The structure is simple, still a few interesting points are touched.

Client

Given io, the app ASIO io_context, and the server hostname as a string, the client tries this block, and eventually just output to console an exception.
namespace ba = boost::asio;
using ba::ip::tcp;
// ...

tcp::socket socket{ io };  // 1
tcp::resolver resolver{ io };
ba::connect(socket, resolver.resolve(host, ECHO_PORT_STR));  // 2

// ...
ba::write(socket, ba::buffer(request, reqLen));  // 3

char reply[CLIENT_MAX_LEN];  // 4
size_t repLen = ba::read(socket, ba::buffer(reply, reqLen));  // 4
// ...
1. Create an ASIO TCP socket and a resolver on the current io_context.
2. Then resolve() the resolver on the host and port of the echo server (in my case, localhost:50014), and use the resulting endpoints to estabilish a connection on the socket.
3. If the connection holds, write to the socket the data we previously put in the char buffer named request, for a size of reqLen.
4. We reserve a confidently large buffer where to store the server reply. Since we are writing a echo application, we know that the size of the data we are about to get from the client should be the same of the size we have just sent. This simplify our code to the point that we can do a single read for the complete data block.
5. Use the socket for reading from the server. We use the buffer, and the size of the data we sent, for what said on (4).

At this point we could do whatever we want with the data we read in reply with size repLen.

Server loop

Once we create an acceptor on the ASIO io_context, specifying as endpoint the IP protocol we want (here I used version 4) and the port number, we loop forever, creating a new socket through a call to accept() on the acceptor each time a request comes from a client, passing it to the session() function that is going to run in a new thread.
tcp::acceptor acceptor{ io, tcp::endpoint(tcp::v4(), ECHO_PORT) };

for (;;)
{
 std::thread(session, acceptor.accept()).detach();
}
Notice that each thread created in the loop survives the exiting of the block only because it is detached.
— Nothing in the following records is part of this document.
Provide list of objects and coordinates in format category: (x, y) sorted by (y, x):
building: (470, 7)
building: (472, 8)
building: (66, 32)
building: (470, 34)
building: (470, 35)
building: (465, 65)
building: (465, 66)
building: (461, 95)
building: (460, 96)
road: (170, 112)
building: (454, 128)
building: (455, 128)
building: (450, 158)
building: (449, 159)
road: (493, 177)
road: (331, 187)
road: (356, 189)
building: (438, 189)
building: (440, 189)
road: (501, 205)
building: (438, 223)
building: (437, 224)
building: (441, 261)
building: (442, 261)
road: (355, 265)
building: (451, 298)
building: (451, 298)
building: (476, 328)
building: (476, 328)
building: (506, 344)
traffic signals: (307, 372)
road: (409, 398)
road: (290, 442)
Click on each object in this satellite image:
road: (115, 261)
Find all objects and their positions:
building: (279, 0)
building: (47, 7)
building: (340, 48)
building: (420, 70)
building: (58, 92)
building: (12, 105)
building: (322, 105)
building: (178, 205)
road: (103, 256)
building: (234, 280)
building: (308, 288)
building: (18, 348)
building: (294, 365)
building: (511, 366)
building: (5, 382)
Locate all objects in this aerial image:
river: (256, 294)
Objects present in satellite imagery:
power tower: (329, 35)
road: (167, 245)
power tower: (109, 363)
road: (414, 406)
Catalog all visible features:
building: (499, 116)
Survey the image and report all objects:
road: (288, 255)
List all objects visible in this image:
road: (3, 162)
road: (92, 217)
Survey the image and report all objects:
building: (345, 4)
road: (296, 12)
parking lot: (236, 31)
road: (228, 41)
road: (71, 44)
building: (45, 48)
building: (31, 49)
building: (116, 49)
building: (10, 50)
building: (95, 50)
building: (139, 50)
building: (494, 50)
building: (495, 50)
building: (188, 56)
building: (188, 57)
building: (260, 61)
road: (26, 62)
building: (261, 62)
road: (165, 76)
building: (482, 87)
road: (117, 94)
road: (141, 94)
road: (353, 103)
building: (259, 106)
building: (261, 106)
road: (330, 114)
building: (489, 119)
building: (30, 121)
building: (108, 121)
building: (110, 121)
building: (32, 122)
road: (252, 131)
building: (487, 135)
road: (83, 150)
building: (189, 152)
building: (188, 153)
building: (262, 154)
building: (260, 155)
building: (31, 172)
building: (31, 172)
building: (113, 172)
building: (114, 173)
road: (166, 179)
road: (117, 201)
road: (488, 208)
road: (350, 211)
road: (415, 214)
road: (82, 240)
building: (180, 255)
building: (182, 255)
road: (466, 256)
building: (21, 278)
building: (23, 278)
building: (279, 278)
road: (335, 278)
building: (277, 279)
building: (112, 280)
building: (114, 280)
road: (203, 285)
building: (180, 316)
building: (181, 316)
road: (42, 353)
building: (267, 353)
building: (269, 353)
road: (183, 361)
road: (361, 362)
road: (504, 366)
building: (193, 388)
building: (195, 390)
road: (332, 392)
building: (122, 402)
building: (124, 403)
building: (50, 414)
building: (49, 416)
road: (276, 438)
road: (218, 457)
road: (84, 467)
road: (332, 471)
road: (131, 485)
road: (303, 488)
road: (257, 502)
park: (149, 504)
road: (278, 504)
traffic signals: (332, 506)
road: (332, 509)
This is both handy and frightening. In production code, I would probably push them in a collection instead, so that I could explicitly kill anyone that would stop behave properly.

Server session

Since we don't know the size of the data sent by the client, we should be ready to split it and read it in chunks.
for (;;)
{
 char data[SERVER_MAX_LEN];  // 1

 bs::error_code error;
 size_t len = socket.read_some(ba::buffer(data), error);  // 2
 if (error == ba::error::eof)
 {
  return;
 }
 else if (error)
 {
  throw bs::system_error(error);
 }

 ba::write(socket, ba::buffer(data, len)); // 3
}
1. To better see the effect, I have chosen a ridiculously small size for the server data buffer.
2. The data coming from the client is split in chunks from read_some() on the socket created by the acceptor. When the read is completed, read_some() sets the passed boost system error to eof error. When we detect it, we know that we could terminate the session. Any other error says that the something went wrong.
3. If read_some() set no error, we use the current chunk of data to do what the server should do. In this case, we just echo it back to the client.

Full C++ code on GitHub. The original source is the official Boost ASIO tutorial, divided in two parts, client and server.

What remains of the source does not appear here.